Abstract
This essay focuses on issues of dissent and citizenship for South Asian Muslim immigrant youth after 9/11 as they intersect with questions of youth culture and cultural consumption and are inflected by class and gender. Everyday experiences of national belonging or cultural citizenship for these youth are shaped by US imperial power, and what I call ‘imperial feelings,’ and by the biopolitics of neoliberal capitalism. Based on ethnographic research on a group of working class South Asian immigrants in a US high school, the article explores the expressions of dissenting citizenship of these immigrant youth and their responses to the War on Terror. It discusses the ways in which dissenting citizenship is linked to issues of cultural consumption, cyberculture, and notions of neoliberal citizenship, on the one hand, and the proliferation of gendered notions of dissent and ‘good’ Muslim identity that are marketed and consumed, on the other.
Notes
1. The 2000 Census reported 2720 Indian immigrants (2.7% of the population), 125 Pakistanis, and 120 Bangladeshis in Wellford, a city that is 68.1% White American, 11.9% African American, 11.9% Asian American, and 7.4% Latino (CitationUS Census Bureau). This, of course, does not include undocumented immigrants. The ‘native’ population is 74.1% and foreign-born is 25.9%; 17.7% are not citizens and 31.2% speak a language other than English. Wellford is of course skewed by the presence of the academic community; while 8.2% (3108) of those enrolled in schools are in high school, fully 70.5% are in college or graduate school, and 38.5% of the population over 25 years has a graduate or professional degree.
2. The high school had approximately 2000 students, of which about 40% were white and the remaining 60% were students of color. African Americans were the largest group of students of color (about 25%), followed by Latinos (15%), and Asian Americans (about 7%). In the year I was doing my field work, there were about 60 students of South Asian origin in the high school, evenly split between immigrant students and second-generation youth.
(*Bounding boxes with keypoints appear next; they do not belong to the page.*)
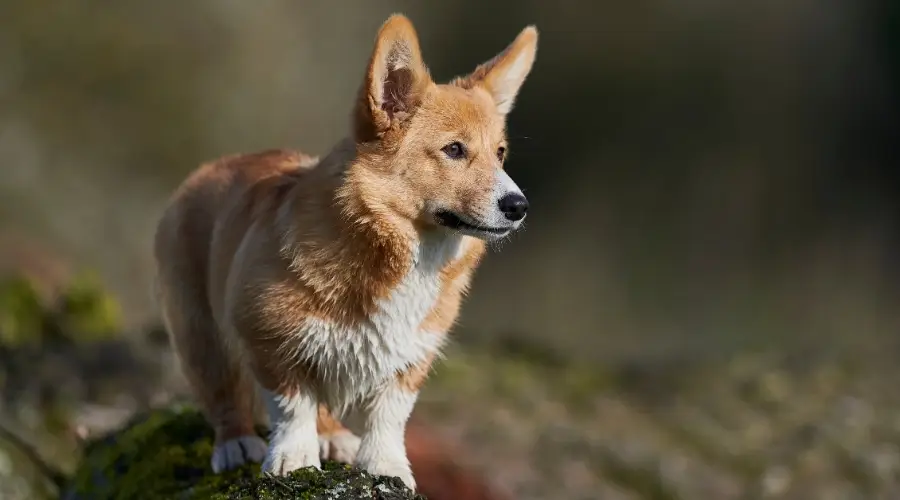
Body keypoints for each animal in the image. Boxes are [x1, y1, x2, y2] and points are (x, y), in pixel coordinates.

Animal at [152, 13, 536, 490]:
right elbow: (293, 406)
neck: (400, 248)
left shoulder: (411, 356)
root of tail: (213, 166)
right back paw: (236, 443)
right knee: (220, 388)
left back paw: (334, 438)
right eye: (453, 149)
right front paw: (294, 460)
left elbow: (389, 418)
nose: (519, 206)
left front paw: (386, 467)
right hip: (197, 328)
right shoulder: (270, 340)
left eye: (500, 154)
3. This study is based on interviews with South Asian Muslim immigrant students, as well as with second-generation South Asian youth and other Muslim immigrant students, parents of immigrant and non-immigrant students, teachers, staff, youth program organizers, community and religious leaders, and immigrant and civil rights activists. I also did field work in a range of sites in Wellford and in the area, in addition to the school, such as homes, workplaces, social gatherings, and cultural and political events.